People will always be tricked into clicking on things they shouldn’t. Given that more than 80,000 new variants of computer viruses are created each day, we can’t expect more than about a 40 percent success rate from anti-virus software. And finally, businesses and governmental agencies have no strategy or technology solution in place to find attackers that somehow get past all initial point of compromise-detection solutions.
Yet user behavior analytics systems, a new category of security technology that watches for subtle changes in credential use behaviors and access characteristics, may provide an answer. In fact, this type of product is starting a conversation inside of security teams across the globe. If there is no longer a foolproof system to keep attackers out, then cybersecurity teams and the security expenditures they make should be focused less on prevention and more on detection and incident containment.
To some that have been in the cybersecurity profession since the late 1990s, this may seem odd or even blasphemous -- for years, vendor messaging was all about preventing attacks with perimeter defenses. But attackers have changed their techniques, the attack surface has greatly expanded and cybersecurity professionals’ attitudes are now changing.

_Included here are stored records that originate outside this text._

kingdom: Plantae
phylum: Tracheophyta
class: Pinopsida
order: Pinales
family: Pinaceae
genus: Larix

User behavior analytics systems combine machine learning and behavior modeling to understand and fingerprint the characteristics of normal access behaviors for an IT systems user. What’s normal or not is also seen in the context who the user is, what their role in an agency is, what the user has done historically and what the user does in relation to their peers in a given department. This way what’s anomalous can stand out and be scored.
All the user credential actions, normal and anomalous, are presented on a timeline. Once a score reaches a given threshold, the user is contacted and asked a series of questions similar to what you’d hear if you were on the phone with the credit card fraud department: “Was that you using the VPN, accessing these systems you’ve never accessed before, switching identities, and downloading documents?”
Monitoring credential behaviors and access characteristics represents a new and necessary last line of defense against attackers that have obtained valid stolen credentials.